The race did present something that got me thinking. somewhere in the middle of the course you come around a corner and there is a massive sweeping curve to the right. What struck me was that there were 3 lanes on the road blocked off for the runners but everyone was hugging the left hand side or the outside of the curve.
In auto racing the drivers attempt to make the curves into as straight of lines as possible. Generally going into the curve high, kissing the apex and coming out high. This helps them to carry as much speed as possible through the curve. And for anyone who ran shorter distances in track, namely the 200 and 400, the reason that the start is staggered is to normalize the distance between the lanes. If they all started in a straight line the inside lane would go a shorter distance than the outside.
So, with that knowledge I veered away from the pack and headed for the apex to run the tangent. I got a ton of strange looks from all the people hugging the left curb like it was a cliff and it got me thinking.

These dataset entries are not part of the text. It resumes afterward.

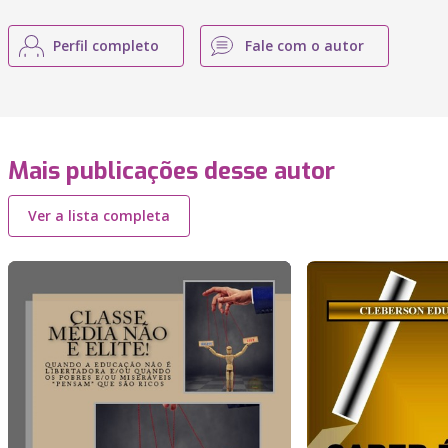
Perfil completo
Fale com o autor
Mais publicações desse autor
Ver a lista completa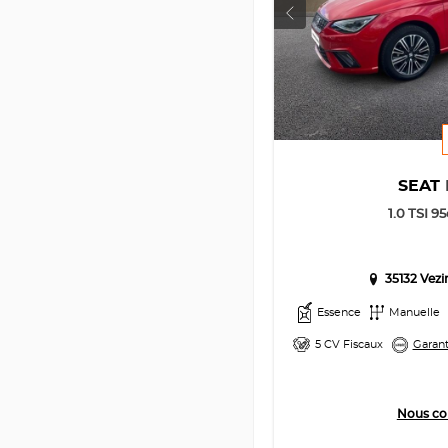
SEAT
1.0 TSI 9
35132 Vez
Essence
Manuelle
5 CV Fiscaux
Garant
Nous co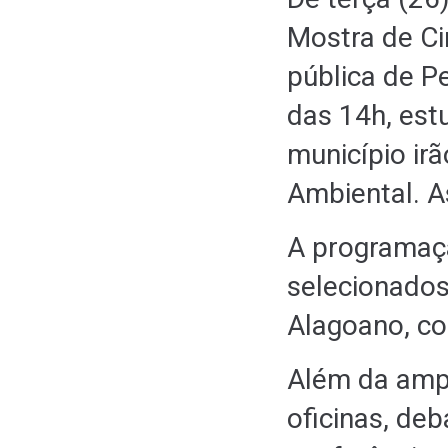
Mostra de Ci
pública de P
das 14h, est
município ir
Ambiental. A
A programaç
selecionados
Alagoano, co
Além da ampl
oficinas, de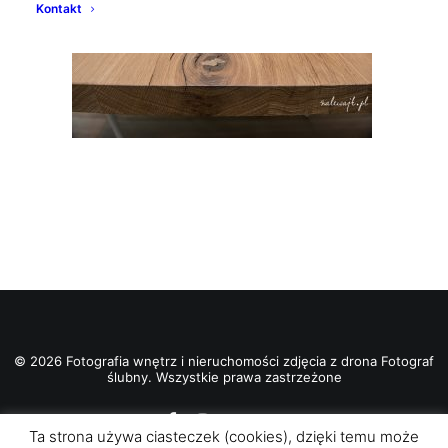
Kontakt
© 2026 Fotografia wnętrz i nieruchomości zdjęcia z drona Fotograf
ślubny. Wszystkie prawa zastrzeżone
Ta strona używa ciasteczek (cookies), dzięki temu może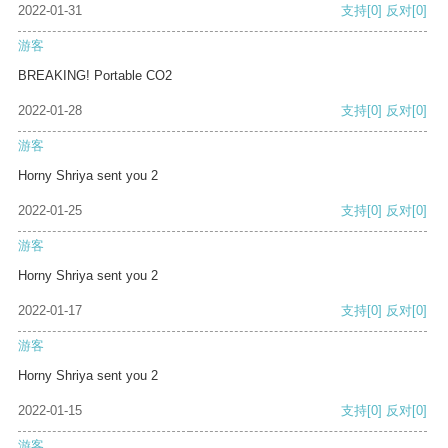
2022-01-31
支持
[0]
反对
[0]
游客
BREAKING! Portable CO2
2022-01-28
支持
[0]
反对
[0]
游客
Horny Shriya sent you 2
2022-01-25
支持
[0]
反对
[0]
游客
Horny Shriya sent you 2
2022-01-17
支持
[0]
反对
[0]
游客
Horny Shriya sent you 2
2022-01-15
支持
[0]
反对
[0]
游客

Has it just been so ingrained in them from their training runs to stay to the left that they don’t think about it. Or is it that one of the first runners through stayed left and everyone else is just following the person in front of them even though the better path is right there. I think that far too often we get stuck in the way we have always done things or following the person in front of us for fear of going the wrong way. This is not an issue I’ve had and yes it has gotten me in trouble a few times. I once turned a 10K into a 13 mile run because I thought I knew where I was going. I took 40 people with me by the way. But generally, it has served me well. Leading me to new places and meeting interesting people who seem to be as crazy or crazier than I am. If I had followed the safe path I probably wouldn’t have started running at all.
So, If you remember nothing else from these posts remember: Run the Tangents!